With collections, it’s always tempting to note the bookends. In this case they are Malachy McCourt’s “Death Is Not Fatal” and Linda Ruth Tosetti’s “Babe Ruth: The Name is Magic.” Malachy advises not feeling guilt about unresolved issues, and though he also says it’s okay to resent the deceased, he thinks Oscar Wilde probably got it right—“Forgive your enemies. It annoys them.” Harry Chapin’s daughter urges following creative pursuits, writing a song or doing “some other satisfying endeavor. It’s good for the soul.” In other words, mourn, then don’t mourn. Live.
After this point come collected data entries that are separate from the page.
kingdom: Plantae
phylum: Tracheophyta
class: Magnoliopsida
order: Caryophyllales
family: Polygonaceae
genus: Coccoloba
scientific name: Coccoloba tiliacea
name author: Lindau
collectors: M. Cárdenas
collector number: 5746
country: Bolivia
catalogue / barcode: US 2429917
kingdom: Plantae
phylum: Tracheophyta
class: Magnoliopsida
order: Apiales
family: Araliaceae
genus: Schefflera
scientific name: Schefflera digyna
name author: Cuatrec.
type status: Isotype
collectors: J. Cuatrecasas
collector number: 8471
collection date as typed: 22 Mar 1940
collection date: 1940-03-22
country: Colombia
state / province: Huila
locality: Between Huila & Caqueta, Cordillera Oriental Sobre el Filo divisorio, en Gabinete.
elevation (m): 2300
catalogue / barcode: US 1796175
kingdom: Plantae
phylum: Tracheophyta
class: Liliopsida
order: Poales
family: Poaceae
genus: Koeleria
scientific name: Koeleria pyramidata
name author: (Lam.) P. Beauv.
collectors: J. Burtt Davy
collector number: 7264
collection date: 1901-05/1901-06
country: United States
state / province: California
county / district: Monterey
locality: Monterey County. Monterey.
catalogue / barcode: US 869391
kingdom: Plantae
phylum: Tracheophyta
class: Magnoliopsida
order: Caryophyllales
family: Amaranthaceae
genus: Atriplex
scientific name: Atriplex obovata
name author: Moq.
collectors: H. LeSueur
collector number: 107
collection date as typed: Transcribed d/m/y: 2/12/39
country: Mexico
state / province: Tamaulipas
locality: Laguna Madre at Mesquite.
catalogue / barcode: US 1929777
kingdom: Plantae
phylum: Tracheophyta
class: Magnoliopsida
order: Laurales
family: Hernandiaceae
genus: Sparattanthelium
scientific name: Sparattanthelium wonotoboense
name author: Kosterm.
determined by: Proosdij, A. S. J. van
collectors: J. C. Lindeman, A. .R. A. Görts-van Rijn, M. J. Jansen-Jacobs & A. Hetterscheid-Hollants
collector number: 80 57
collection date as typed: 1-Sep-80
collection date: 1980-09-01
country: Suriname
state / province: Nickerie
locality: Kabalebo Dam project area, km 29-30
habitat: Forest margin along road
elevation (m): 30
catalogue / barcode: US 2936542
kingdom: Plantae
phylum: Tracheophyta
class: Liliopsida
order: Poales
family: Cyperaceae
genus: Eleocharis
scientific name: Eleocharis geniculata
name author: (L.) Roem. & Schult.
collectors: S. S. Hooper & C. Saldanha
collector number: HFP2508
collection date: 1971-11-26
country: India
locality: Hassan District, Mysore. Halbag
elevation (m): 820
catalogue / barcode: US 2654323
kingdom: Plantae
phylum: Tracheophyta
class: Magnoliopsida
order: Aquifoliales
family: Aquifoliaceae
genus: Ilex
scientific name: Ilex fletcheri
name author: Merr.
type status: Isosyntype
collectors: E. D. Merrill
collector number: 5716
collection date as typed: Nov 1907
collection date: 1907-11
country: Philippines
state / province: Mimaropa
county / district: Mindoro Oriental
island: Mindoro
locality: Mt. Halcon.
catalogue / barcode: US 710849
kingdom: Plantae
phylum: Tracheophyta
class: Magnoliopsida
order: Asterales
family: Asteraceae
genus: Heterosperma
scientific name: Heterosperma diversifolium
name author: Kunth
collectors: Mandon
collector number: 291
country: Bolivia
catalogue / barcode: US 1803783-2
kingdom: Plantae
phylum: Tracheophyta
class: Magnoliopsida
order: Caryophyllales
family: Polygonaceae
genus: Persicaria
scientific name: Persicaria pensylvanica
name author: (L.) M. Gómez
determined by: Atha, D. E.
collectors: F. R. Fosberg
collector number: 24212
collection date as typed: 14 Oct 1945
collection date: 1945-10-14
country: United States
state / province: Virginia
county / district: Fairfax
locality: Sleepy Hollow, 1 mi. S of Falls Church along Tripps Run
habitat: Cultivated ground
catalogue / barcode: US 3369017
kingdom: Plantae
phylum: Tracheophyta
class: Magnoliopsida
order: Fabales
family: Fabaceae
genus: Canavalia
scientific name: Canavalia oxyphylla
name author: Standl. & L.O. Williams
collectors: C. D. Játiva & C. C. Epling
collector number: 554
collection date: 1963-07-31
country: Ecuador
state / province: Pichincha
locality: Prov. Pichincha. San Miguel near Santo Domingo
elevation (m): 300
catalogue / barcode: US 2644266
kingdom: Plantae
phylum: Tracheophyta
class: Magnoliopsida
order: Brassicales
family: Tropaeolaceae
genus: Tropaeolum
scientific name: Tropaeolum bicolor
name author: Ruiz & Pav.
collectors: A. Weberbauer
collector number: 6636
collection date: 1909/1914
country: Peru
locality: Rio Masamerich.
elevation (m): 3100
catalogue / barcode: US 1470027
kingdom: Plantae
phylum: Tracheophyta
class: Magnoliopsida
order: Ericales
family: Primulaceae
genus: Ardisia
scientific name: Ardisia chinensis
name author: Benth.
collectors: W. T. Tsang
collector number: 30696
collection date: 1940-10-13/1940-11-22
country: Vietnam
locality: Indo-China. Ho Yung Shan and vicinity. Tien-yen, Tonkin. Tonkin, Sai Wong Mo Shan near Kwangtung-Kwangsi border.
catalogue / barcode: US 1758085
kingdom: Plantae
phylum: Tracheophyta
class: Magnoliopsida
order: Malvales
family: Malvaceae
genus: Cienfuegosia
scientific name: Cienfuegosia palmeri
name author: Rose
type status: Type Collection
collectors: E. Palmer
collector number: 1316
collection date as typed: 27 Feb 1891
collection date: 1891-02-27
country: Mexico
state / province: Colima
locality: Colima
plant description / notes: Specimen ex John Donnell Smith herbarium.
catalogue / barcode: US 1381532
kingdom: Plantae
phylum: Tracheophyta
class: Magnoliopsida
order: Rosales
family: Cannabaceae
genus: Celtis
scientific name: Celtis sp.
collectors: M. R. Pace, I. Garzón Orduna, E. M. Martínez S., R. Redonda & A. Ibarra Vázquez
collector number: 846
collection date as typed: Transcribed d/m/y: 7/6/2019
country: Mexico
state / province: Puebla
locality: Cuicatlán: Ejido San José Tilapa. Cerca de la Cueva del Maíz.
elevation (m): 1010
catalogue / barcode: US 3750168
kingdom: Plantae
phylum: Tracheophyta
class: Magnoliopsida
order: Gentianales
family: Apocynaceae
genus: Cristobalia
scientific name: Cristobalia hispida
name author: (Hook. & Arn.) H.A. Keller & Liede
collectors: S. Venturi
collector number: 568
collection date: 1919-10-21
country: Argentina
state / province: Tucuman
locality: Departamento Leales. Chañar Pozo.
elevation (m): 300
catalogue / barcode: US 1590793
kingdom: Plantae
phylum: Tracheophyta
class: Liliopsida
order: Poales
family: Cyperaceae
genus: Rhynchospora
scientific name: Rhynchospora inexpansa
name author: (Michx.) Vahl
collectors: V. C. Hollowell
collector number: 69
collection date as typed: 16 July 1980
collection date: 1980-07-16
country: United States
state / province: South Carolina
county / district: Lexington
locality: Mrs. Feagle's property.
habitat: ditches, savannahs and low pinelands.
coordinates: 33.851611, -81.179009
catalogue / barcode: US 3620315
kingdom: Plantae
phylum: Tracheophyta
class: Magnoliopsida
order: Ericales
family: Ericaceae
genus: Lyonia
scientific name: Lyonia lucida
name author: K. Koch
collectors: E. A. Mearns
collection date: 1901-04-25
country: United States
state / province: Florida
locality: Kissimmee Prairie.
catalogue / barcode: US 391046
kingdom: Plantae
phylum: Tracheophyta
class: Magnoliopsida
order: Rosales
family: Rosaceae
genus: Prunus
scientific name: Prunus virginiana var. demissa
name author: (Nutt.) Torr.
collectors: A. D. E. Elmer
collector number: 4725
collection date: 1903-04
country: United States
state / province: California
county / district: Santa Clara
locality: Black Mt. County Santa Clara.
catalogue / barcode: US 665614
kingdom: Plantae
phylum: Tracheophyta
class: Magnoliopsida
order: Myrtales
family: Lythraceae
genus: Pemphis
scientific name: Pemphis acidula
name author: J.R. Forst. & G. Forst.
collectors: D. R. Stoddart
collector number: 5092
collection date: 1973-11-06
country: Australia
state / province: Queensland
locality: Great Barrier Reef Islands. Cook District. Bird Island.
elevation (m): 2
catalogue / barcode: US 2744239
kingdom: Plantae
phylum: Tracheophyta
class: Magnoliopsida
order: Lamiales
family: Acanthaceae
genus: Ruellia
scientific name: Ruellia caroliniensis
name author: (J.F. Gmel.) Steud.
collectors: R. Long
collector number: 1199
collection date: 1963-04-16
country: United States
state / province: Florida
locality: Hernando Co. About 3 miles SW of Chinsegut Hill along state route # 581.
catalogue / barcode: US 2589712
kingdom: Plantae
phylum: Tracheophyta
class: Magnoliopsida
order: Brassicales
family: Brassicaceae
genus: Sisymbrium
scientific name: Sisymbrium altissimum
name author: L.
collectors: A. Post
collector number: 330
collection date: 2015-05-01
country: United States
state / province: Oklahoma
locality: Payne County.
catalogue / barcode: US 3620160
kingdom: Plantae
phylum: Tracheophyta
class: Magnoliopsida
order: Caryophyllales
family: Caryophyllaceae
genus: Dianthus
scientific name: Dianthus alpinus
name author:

In the last essay, Tosetti’s (she was the “Babe’s babe,” Babe Ruth’s daughter, though he did not marry her mother), she points out that 2014 marks the 100th anniversary of the Babe entering major league baseball, but what she really wants to celebrate is not so much his achievement on the diamond but his humanitarian work, especially on behalf of minorities. In other words, seek out something new and positive about those who have gone.

Some who suffered loss may have felt challenged to overcome more than others. After years of mourning the loss of his sister Betty at the age of 45, Nick Clooney (the father of George and brother to Rosemary) still feels pain (“Keeping Memories Fresh and Green”), but retains his sense of humor. Robert Meeropol, the son Julius and Ethel Rosenberg, who were executed on the charge of conspiracy to commit espionage, started a victims’ fund for children of “targeted prisoners.” What emerges from all the stories is that legacy is what we make of it, what we do, and that memorials are for us more than about the dead. As Dr. Yeou-Cheng M. Ma MD, the sister of famous cellist Yo Yo Ma, puts it in “The Language of Music,” her father once showed her a geranium plant and said, “It grows every day. If you do not grow and improve every day, you are less than a plant.”